Safety rules are not discrimination

Amusement parks have safety regulations for good reasons, and it is not to advance a discriminatory agenda or to make people “disappear.” The safety rules protect the customers from injury and protect the park from liability. So when the Huffington Post highlighted this article on its front page, they presented Universal Studios with the Kobayashi Maru test: A no-win scenario where you lose no matter what you do.

If the workers ignored safety protocols and allowed this woman on the ride, they would be sued for an enormous amount of money if she got hurt. They would also get very bad publicity, and perhaps criminal liability. Even if nothing happened, the employees could lose their jobs for ignoring workplace safety rules – as well they should.

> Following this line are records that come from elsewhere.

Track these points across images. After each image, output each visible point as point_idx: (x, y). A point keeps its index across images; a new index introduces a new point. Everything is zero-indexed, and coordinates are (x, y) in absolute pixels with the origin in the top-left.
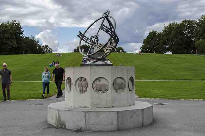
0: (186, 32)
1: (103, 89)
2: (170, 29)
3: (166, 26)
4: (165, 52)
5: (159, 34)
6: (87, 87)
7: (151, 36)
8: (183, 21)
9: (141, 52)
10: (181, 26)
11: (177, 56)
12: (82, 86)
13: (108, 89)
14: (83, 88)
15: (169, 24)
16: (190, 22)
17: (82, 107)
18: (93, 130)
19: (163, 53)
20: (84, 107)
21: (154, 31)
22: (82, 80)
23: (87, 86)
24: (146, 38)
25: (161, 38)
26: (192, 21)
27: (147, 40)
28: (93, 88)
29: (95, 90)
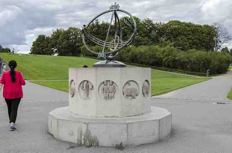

Here is the kicker: The podcaster’s friend had already told her that she had not been allowed on the ride. The response from the podcaster? She “bounded into the line” with her friends. What did she think was going to happen? Was this all a setup for publicity?

No one was trying to make the author disappear. No one is using “exclusion” as a “weapon.” No one is being singled out for “bullying.” She is allowed into any other area of the park that she can safely access. The reason the restraint is supposed to click three times is to make sure that people are safely secured in the ride.

People who are overweight should not be publicly humiliated or bullied. But reasonable safety precautions are not “discrimination” and they certainly are not equal to racism.